Lalu ada industri penjualan tidur yang sedang berkembang – kasur, bantal, aplikasi tidur, dan banyak lagi. Perusahaan seperti Amerisleep mengirimkan siaran pers yang menyatakan bahwa “meningkatnya kematian kaum muda” dapat disebabkan oleh kurang tidur, sehingga menghubungkan produk mereka dengan dampak kesehatan yang serius.

Kasus Penasaran Penelitian Tidur

Penelitian tentang tidur itu sendiri belum tentu cacat. Studi menunjukkan bahwa tidur meningkatkan kemampuan pemecahan masalah dan konsolidasi memori. Selama tidur, otak memproses ingatan dan membentuk koneksi baru, terkadang menghasilkan wawasan baru dengan menggabungkan ide-ide berbeda.
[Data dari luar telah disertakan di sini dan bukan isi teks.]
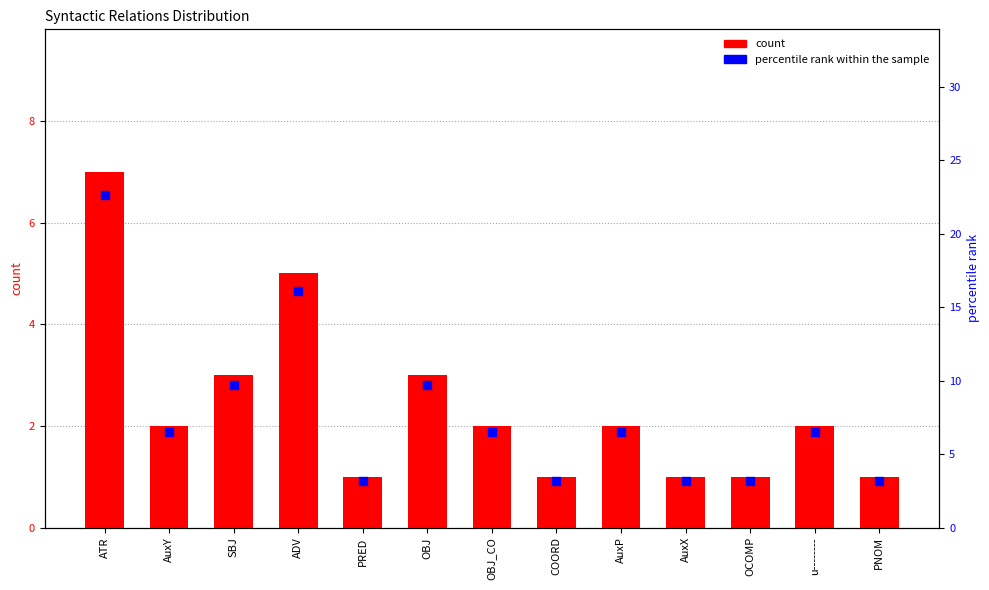

At which category is the sum across all series the highest?

ATR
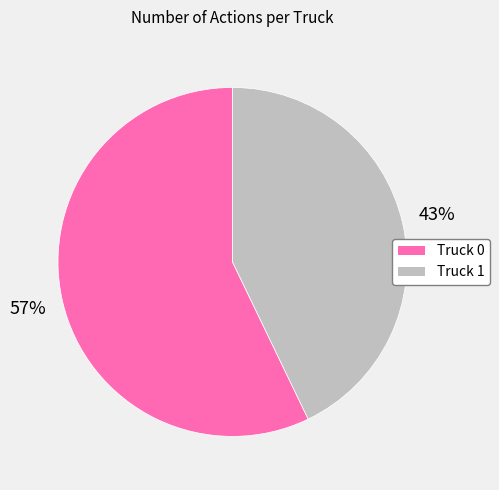

How many segments does this pie chart have?

2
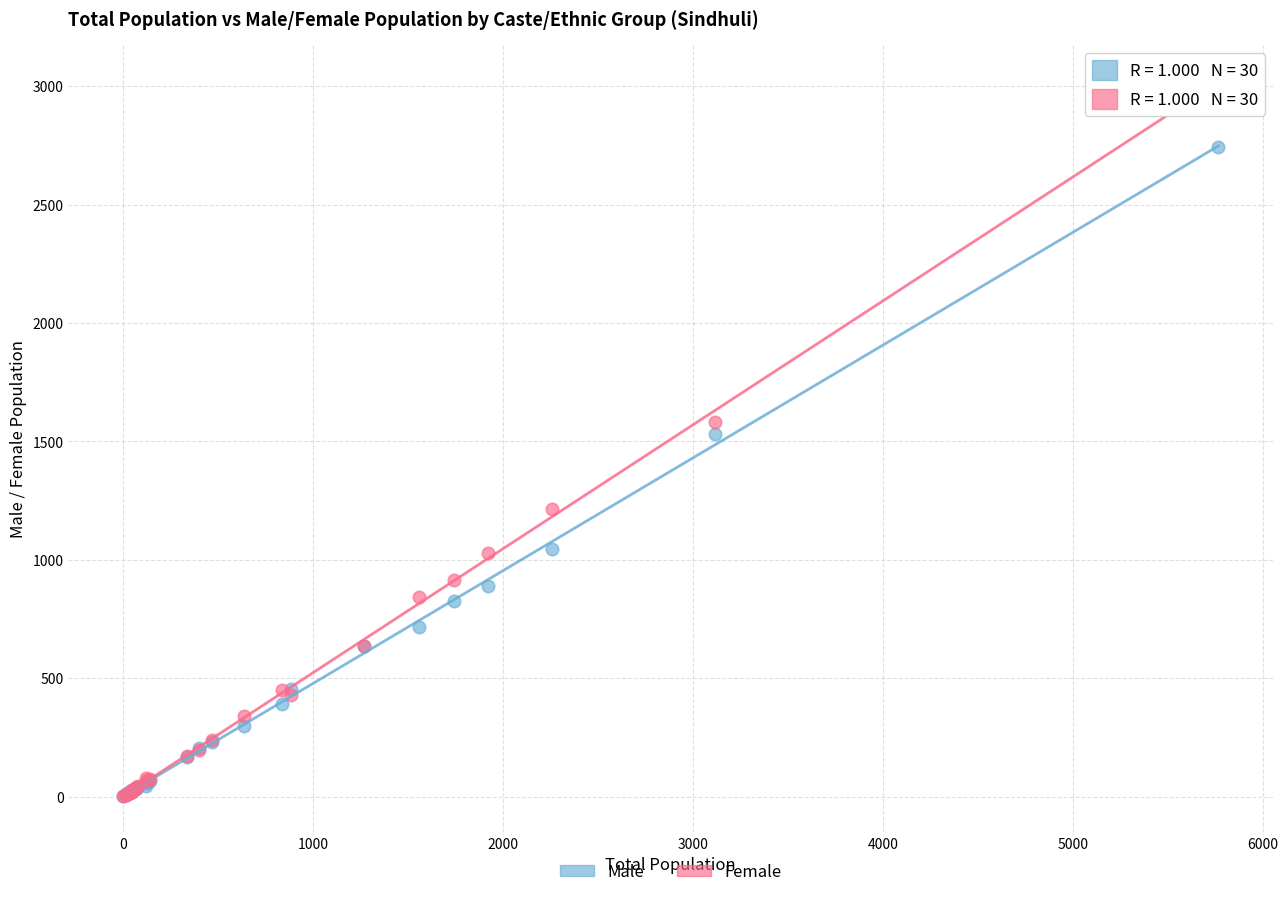

Which series reaches the maximum Y coordinate?

Female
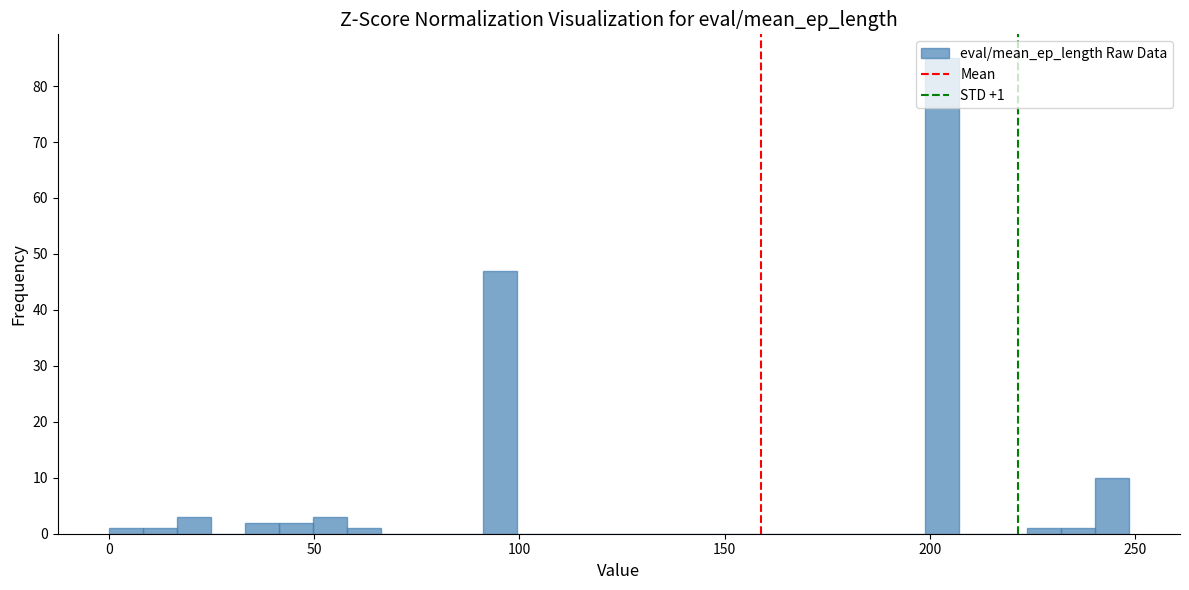

Read against the x-axis, roughly where is the centre of the tallest bar?

205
Hal ini menjelaskan mengapa kita sering mendengar nasihat untuk “tidur” ketika mengambil keputusan penting. Korteks prefrontal, yang berfungsi sebagai pengkritik bagian dalam otak kita, kurang aktif selama tidur, sehingga memungkinkan kita untuk berpikir lebih kreatif.

Namun pemasaran penelitian tidur menimbulkan pertanyaan: Apakah sains tersebut masuk akal, atau hanya digunakan sebagai alat pemasaran? Dan apa yang dikatakan hal ini mengenai hubungan masyarakat kita dengan sains?

Kesimpulan

Makalah YOLOv3 menawarkan pelajaran berharga tentang kerendahan hati ilmiah. Terkadang, kontribusi yang paling signifikan bukanlah penemuan itu sendiri, namun pengakuan jujur ​​atas apa yang telah dicapai – dan apa yang belum dicapai.

Saat kita menavigasi hubungan yang semakin kompleks dengan informasi ilmiah, sebaiknya kita ingat bahwa wawasan yang paling berharga sering kali datang dari tempat yang tidak terduga – seperti makalah yang tidak mau melebih-lebihkan kontribusinya yang sederhana.